COVID-19 death toll felt heavily by 2 Twin Cities metro area nursing homes

St. Therese is one of two COVID-19 hot spots among long-term care facilities in the Twin Cities area.

The FOX 9 Investigators discovered two Twin Cities metro area long-term care facilities have each had at least 12 people die from COVID-19. 

Catholic Eldercare in northeast Minneapolis and St. Therese Home in New Hope have clusters of COVID-19 deaths discovered through death certificate data maintained by the Minnesota Department of Health. 

70 percent of those who have died from COVID-19, or 113 cases out of 160, in Minnesota so far have been in long-term care living situations and most of those who died had underlying health conditions.

Staff member sick

A letter was sent to families from Catholic Eldercare that read the infection was brought in from a staff member who works in memory care unit dining.  

Billy Ward’s mother, Devera Rainville, 80, died in the unit three weeks ago.  

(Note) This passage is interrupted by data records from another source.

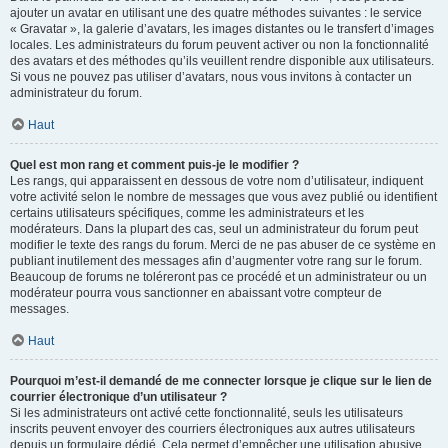
ajouter un avatar en utilisant une des quatre méthodes suivantes : le service
« Gravatar », la galerie d’avatars, les images distantes ou le transfert d’images
locales. Les administrateurs du forum peuvent activer ou non la fonctionnalité
des avatars et des méthodes qu’ils veuillent rendre disponible aux utilisateurs.
Si vous ne pouvez pas utiliser d’avatars, nous vous invitons à contacter un
administrateur du forum.
Haut
Quel est mon rang et comment puis-je le modifier ?
Les rangs, qui apparaissent en dessous de votre nom d’utilisateur, indiquent
votre activité selon le nombre de messages que vous avez publié ou identifient
certains utilisateurs spécifiques, comme les administrateurs et les
modérateurs. Dans la plupart des cas, seul un administrateur du forum peut
modifier le texte des rangs du forum. Merci de ne pas abuser de ce système en
publiant inutilement des messages afin d’augmenter votre rang sur le forum.
Beaucoup de forums ne toléreront pas ce procédé et un administrateur ou un
modérateur pourra vous sanctionner en abaissant votre compteur de
messages.
Haut
Pourquoi m’est-il demandé de me connecter lorsque je clique sur le lien de
courrier électronique d’un utilisateur ?
Si les administrateurs ont activé cette fonctionnalité, seuls les utilisateurs
inscrits peuvent envoyer des courriers électroniques aux autres utilisateurs
depuis un formulaire dédié. Cela permet d’empêcher une utilisation abusive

“I have absolutely no ill will for the person who was sick and contracted the COVID who worked there. It wasn’t like they came to work sick ‘let’s go infect people,’” he told the FOX 9 Investigators.

For Ward, there is regret that he didn’t see his mother before she died. But even in his grief, there is profound appreciation for those who cared for his mother in her final days. 

“What would mom say if I showed up in her room she say ‘get out of here you’re going to get my grandkids sick,’” he said. “Anyone that works there is a godsend for people like me to take care of our loved one because it’s not a pleasant job.”

Roommate with COVID-19

Paulette Opdahl’s brother, Wally Kowal, 83, died Sunday at St. Therese. 

"Wally called and told me that his roommate was sick and he had a fever, wasn’t eating and had a cough. He was tested and tested positive, the roommate was," Opdahl said. 

Her brother, who had dementia but no other illness, told her that his roommate with the cornonavirus was never moved out, a story the FOX 9 Investigators heard from three other families.

Experts say positive patients should be grouped together, a process known as cohorting.  

“Cohorting is where you move people who are positive into one area whether it is the same room or same wing,” said Patti Cullen, CEO of Care Providers.

Opdahl said she called St. Therese after her brother got sick to ask if the staff had enough personal protection equipment. 

“Asked one of the aides, if they had N95 masks and the aide said ‘I don’t know what that is,’” Opdahl recalled.

In a follow-up statement to the FOX 9 Investigators, St. Therese said they isolate positive patients where space permits. 

In the near future, the plan is to cluster together those testing positive at COVID-19 support sites around the state.

The sites are long-term facilities which have a low number of residents or an empty wing. The locations of the sites have not been released by the state of Minnesota.